Please keep me updated!
|hopeful51 - Mon Mar 31, 2008 7:12 pm|
My meeting with my doctor did not go well today, I went in with a possitive decision that I was not going to take chemo. I asked him once again to confirm the percentages as he had told me, just to be sure and to my shock he came back with not 1.5- 2 % but a 5 % difference between taking chemo and not. He did say it was still a small margin but it was still my decision wether I wanted it or not but consider it was a rather large tumor. I feel sick to my stomach I don't know anymore I quess I should have the chemo... all he could say was I I'm sorry I made a mistake. Can you please give me some advice?
|Dr. Tamer Fouad - Tue Apr 01, 2008 3:29 pm|
I am sorry to hear about your meeting. All this confusion doesn't help at all.
In a situation like this I would advise you to be on the cautious side of things. Breast cancer is a treatable disease once it's caught early. The reason for adjuvant chemotherapy is to prevent distant metastasis to the bone, liver, lung or brain. If that should happen all bets are off you would need chemotherapy and the outcome would not be so rosy.

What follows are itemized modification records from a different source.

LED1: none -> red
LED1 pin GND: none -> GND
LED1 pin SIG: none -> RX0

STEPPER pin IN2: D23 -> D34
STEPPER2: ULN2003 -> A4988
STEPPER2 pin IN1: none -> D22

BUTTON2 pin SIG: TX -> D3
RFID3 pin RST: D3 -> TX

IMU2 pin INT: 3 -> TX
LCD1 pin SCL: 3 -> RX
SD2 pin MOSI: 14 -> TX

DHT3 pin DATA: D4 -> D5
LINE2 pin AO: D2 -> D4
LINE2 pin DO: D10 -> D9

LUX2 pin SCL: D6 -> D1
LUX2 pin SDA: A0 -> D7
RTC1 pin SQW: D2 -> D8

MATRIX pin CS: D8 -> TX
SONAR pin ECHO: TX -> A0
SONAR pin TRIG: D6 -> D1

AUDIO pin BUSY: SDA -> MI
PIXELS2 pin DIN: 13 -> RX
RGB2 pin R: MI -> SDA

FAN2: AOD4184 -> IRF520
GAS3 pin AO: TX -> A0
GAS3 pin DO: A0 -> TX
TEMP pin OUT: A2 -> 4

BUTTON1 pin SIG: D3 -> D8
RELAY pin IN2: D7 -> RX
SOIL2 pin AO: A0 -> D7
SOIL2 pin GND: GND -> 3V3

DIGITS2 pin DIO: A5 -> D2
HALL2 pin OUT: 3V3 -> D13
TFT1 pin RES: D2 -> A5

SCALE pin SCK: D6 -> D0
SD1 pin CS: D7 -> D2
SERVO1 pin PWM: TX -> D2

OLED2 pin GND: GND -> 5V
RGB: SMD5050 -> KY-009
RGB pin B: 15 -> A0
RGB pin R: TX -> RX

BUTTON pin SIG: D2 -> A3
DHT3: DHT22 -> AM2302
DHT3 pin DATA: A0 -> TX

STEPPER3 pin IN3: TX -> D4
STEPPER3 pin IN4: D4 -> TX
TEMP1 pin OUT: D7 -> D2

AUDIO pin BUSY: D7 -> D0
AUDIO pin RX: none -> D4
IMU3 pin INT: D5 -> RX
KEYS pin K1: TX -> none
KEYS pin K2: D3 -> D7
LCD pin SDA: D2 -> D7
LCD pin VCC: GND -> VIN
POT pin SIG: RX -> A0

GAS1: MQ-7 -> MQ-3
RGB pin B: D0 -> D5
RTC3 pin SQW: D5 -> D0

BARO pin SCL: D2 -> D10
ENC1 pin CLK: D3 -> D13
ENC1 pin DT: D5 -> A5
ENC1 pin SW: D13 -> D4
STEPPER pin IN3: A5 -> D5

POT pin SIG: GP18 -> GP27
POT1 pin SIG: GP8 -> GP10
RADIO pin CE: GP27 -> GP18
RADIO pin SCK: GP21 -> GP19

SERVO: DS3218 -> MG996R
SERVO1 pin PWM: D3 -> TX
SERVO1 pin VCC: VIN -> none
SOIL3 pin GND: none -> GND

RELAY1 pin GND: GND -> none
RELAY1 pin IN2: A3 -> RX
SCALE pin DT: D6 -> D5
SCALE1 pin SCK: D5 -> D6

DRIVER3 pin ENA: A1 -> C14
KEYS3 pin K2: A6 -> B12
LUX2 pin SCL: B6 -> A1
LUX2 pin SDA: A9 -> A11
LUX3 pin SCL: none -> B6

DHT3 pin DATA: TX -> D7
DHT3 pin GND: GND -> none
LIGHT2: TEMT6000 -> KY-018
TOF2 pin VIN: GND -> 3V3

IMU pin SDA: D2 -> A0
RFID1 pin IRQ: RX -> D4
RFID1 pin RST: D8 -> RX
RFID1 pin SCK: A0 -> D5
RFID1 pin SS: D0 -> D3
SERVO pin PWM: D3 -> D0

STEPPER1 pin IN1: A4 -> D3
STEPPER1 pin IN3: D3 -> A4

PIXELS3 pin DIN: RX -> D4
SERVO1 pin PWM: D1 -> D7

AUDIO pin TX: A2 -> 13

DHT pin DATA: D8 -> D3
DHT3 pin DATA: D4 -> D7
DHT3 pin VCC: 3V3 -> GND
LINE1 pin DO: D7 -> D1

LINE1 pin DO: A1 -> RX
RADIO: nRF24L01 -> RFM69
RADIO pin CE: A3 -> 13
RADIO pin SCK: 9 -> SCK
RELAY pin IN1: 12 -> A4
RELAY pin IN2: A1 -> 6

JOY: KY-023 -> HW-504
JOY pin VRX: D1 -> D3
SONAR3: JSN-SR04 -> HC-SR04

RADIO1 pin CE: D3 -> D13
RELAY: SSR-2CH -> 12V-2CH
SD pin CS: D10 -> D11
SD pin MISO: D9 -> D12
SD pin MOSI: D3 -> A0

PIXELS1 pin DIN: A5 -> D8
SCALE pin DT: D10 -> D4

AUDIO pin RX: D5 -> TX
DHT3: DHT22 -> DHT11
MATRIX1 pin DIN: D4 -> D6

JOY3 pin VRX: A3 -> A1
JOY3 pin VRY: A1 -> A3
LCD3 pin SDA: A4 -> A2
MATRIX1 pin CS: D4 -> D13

To put it this way - if I had to choose between side effects that may cause a temporary reduction in your quality of life compared to risk of metastatic disease, I would go for the chemotherapy.
Some people tolerate chemotherapy very well. Just put yourself in that state of mind to hang in there for next 5 months. After that things should return to normal. With appropriate supportive care, careful monitoring of your immunity (blood count) you shouldn't have to go through any serious infections.
Yes, I agree with the decision to take chemotherapy. We are only allowed to drop it if we are sure we know what the risks of doing so are. With all the confusion, we can't be sure enough. We definitely, don't want to find out the hard way.
Ask your doctor for some literature about your chemotherapy regimen, that should help make you feel more in control of what's to come.
Keep a positive attitude and go for it.